The estimated average annual discharge of the spring is 25.6 m3/s, which is lower than the discharge of the Na De spring system, which was recorded at 44 m3/s. This means that the Na De discharge zone catchment could be much larger than the potential catchment boundary delineated in the Dong Van karst plateau.

It can be seen that all elements of this water balance are associated with a high degree of uncertainty, particularly the potential catchment area (A), and evapotranspiration (ET). However, this rough estimation could provide an overview of the magnitude and importance of the Na De spring system in the Dong Van karst plateau. Hence, detailed studies need to be implemented in the future in order to improve knowledge of this karst system.

Conclusions

This article highlights the effectiveness of the groundwater geochemistry approach in karst hydrogeologic research. In particular, this approach is very useful for preliminary studies in areas like the Dong Van karst aquifer system. This study shows that analytical results of different groundwater parameters (major ions, trace and rare earth elements) can complement each other to clarify hydrochemical processes that are occurring in a karst system. This can form the basis of a hydrogeologic conceptual model, which can inform strategies for the protection and management of karst water resources. In addition to these general conclusions, this work has led to several specific conclusions about the study area.

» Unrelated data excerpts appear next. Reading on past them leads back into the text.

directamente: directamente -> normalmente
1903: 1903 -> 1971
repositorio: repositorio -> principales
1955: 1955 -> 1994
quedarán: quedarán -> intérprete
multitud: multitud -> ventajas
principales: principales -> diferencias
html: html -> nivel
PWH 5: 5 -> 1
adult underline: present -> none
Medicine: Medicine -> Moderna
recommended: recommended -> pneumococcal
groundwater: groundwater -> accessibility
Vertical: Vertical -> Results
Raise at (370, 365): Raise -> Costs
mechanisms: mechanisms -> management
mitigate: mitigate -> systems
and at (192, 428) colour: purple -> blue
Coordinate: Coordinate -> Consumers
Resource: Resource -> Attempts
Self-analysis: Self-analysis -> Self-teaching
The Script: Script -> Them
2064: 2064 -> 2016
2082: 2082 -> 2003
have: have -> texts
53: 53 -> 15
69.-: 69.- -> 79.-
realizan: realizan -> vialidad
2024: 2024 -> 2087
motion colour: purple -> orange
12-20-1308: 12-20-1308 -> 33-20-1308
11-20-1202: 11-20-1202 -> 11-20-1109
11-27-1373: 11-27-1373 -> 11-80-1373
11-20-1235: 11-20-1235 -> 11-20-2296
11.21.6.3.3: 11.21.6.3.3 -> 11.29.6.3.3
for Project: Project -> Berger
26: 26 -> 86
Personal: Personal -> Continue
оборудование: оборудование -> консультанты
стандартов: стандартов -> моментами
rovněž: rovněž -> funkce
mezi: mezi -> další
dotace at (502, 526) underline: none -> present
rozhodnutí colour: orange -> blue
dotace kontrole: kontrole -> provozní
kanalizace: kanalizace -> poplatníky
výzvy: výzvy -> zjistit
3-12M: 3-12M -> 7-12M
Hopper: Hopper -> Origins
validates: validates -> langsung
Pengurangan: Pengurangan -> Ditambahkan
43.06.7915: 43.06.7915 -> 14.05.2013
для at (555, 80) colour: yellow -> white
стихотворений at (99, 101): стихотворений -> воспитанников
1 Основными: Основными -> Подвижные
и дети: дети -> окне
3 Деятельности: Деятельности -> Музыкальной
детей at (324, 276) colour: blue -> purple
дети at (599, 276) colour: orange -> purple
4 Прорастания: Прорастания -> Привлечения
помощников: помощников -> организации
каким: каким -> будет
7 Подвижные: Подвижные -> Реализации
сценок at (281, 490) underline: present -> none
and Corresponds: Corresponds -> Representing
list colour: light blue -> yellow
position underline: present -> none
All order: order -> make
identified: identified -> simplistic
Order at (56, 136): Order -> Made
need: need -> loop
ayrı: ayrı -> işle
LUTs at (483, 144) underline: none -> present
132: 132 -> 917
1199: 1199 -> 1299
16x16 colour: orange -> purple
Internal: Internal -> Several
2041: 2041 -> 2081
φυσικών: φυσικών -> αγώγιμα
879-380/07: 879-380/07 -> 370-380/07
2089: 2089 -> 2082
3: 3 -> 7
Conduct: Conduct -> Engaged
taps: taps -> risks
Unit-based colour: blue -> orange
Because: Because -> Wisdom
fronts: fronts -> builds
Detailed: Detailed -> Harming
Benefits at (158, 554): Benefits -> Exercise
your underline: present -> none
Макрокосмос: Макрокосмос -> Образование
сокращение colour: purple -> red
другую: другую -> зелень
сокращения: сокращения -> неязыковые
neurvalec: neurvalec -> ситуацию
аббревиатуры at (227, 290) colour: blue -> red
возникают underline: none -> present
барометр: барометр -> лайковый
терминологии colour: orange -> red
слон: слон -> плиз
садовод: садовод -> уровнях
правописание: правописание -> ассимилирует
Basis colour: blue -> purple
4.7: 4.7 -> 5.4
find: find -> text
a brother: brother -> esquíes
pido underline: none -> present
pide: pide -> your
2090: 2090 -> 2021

Multivariate statistical analysis (hierarchical cluster analysis) of major ion composition has clarified the water chemistry signatures and provided a scientific basis for comparing and partitioning water samples into distinct hydrochemical groups that may be significant in a geologic context. Specifically, the Na De spring system (NDSS) and Na Luong Cave (NLC) belong to the same discharge zone of a karst catchment of the Bac Son karst aquifer (C-Pbs), whereas the SW springs and Tia Sang cave (TSC) were identified as typical of shallow groundwater in nonkarst formations.

Trace and rare earth element concentrations and patterns can be used as potential natural tracers of groundwater origin when some processes are not revealed through conventional hydrochemical methods, such as signatures of major ions in the case of Dong Van karst aquifer system. Specifically, it is possible to show a connection between the mining area and Na Luong Cave by the abnormally high arsenic concentrations, and similarity in the REE pattern, combined with location and geologic data. Meanwhile, Hang Rong cave has the features of an alkaline lake that developed in Triassic siliceous limestones of the Hong Ngai Fm., but is mainly associated with the Bac Son karst aquifer due to similarity in the REE pattern and major ion composition. The commonalities in REE patterns between TSC and the NDSS, combined with geologic data, lead to speculation that it could be one of the recharge sources of the Na De discharge zone.

An initial water balance, while subject to uncertainties, indicates that the Na De discharge zone catchment may extend beyond the boundary of the Dong Van karst plateau.

These findings are subject to some limitations due to the number of samples and sampling campaigns (seasonal over a single hydrological cycle). However, these results are very encouraging and deliver a valuable base for a better understanding of the Dong Van karst aquifer system. Based on that, detailed studies could be considered and implemented in the future, such as an artificial tracer test and long-term monitoring of groundwater.